**TESTO DI PARTENZA:**
◇ ◇ ◇ ◇ ◇

Il momento monnettiano: fare la difesa europea senza una politica estera europea

Il momento monnettiano: fare la difesa europea senza una politica estera europea

Domenico Moro / 29 gennaio 2025

Commento n. 311

Ogni volta che si parla della necessità di dotare l’Unione europea (UE) di un’autonoma capacità militare, ci si trova di fronte a due obiezioni: a) non ci può essere una difesa senza una politica estera europea; b) non sarebbe chiaro a quale istituzione farebbe capo un esercito europeo. Una impostazione autorevolmente sostenuta anche nel dibattito sulla posizione dell’Italia in vista del Consiglio europeo del dicembre scorso, presentata al Parlamento italiano dalla Presidente del Consiglio Giorgia Meloni.

Se si collegano difesa e politica estera, fino a subordinare la realizzazione della prima alla seconda, è molto probabile che non si faranno né l’una né l’altra. Con il ritorno della guerra in Europa bisogna piuttosto tenere presente l’insegnamento di Jean Monnet sul modo in cui uscire da un’impasse politica: “avevo imparato – sosteneva Monnet (nella sua autobiografia Cittadino d’Europa) – che non si può agire su linee generali, partendo da un concetto vago, ma che tutto diventa possibile se si riesce a concentrarsi su un punto preciso che determina poi tutto il resto”. L’istituzione di un’autonoma forza europea di difesa oggi è il punto su cui agire.

◇ ◇ ◇ ◇ ◇

**ELENCO DEI DATI:**
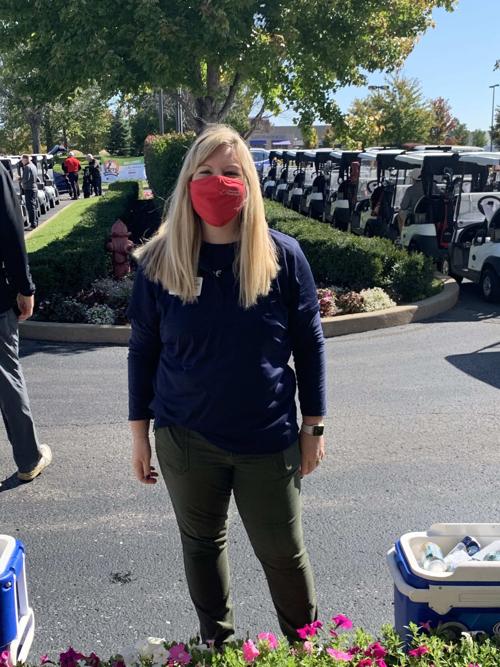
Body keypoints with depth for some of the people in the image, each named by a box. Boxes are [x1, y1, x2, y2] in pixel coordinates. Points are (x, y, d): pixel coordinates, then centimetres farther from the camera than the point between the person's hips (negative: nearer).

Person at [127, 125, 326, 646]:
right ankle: (216, 643, 44)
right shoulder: (160, 261, -6)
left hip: (269, 440, -1)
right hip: (186, 439, 2)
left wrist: (313, 427, 1)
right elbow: (142, 351, 1)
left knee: (283, 552, 12)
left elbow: (309, 344, -1)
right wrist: (139, 434, 3)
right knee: (201, 544, 19)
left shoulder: (283, 256, -8)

◇ ◇ ◇ ◇ ◇

**QUESITO 1:** Secondo il commento sulla difesa europea, qual è oggi il punto su cui agire?
**QUESITO 2:** Continui il commento sulla difesa europea dopo la sua ultima frase.

**ESITO DELL'ESERCIZIO 1:** L'istituzione di un'autonoma forza europea di difesa.

**ESITO DELL'ESERCIZIO 2:**
Quando una comunità politica viene aggredita o è minacciata da un’aggressione, non vi è alcuna decisione di politica estera da prendere: si deve organizzare la difesa. La difesa dei confini orientali dell’UE non richiede nessuna decisione di politica estera. Tutti i paesi dell’UE, tranne forse Ungheria e Slovacchia, sono d’accordo sul fatto che l’UE si debba dotare di una difesa autonoma. La decisione può avvenire a trattati vigenti, ricorrendo allo strumento della cooperazione strutturata permanente (art. 42.6 TUE), secondo cui si può decidere, a maggioranza qualificata, che un’avanguardia di paesi proceda all’istituzione di una forza multinazionale permanente (art. 1.b, Protocollo 10). Questa forza multinazionale integrerà le forze militari nazionali a presidio dei confini orientali e, in tutto o in parte, la forza di interposizione tra Ucraina e Russia, una volta raggiunto l’accordo per una tregua.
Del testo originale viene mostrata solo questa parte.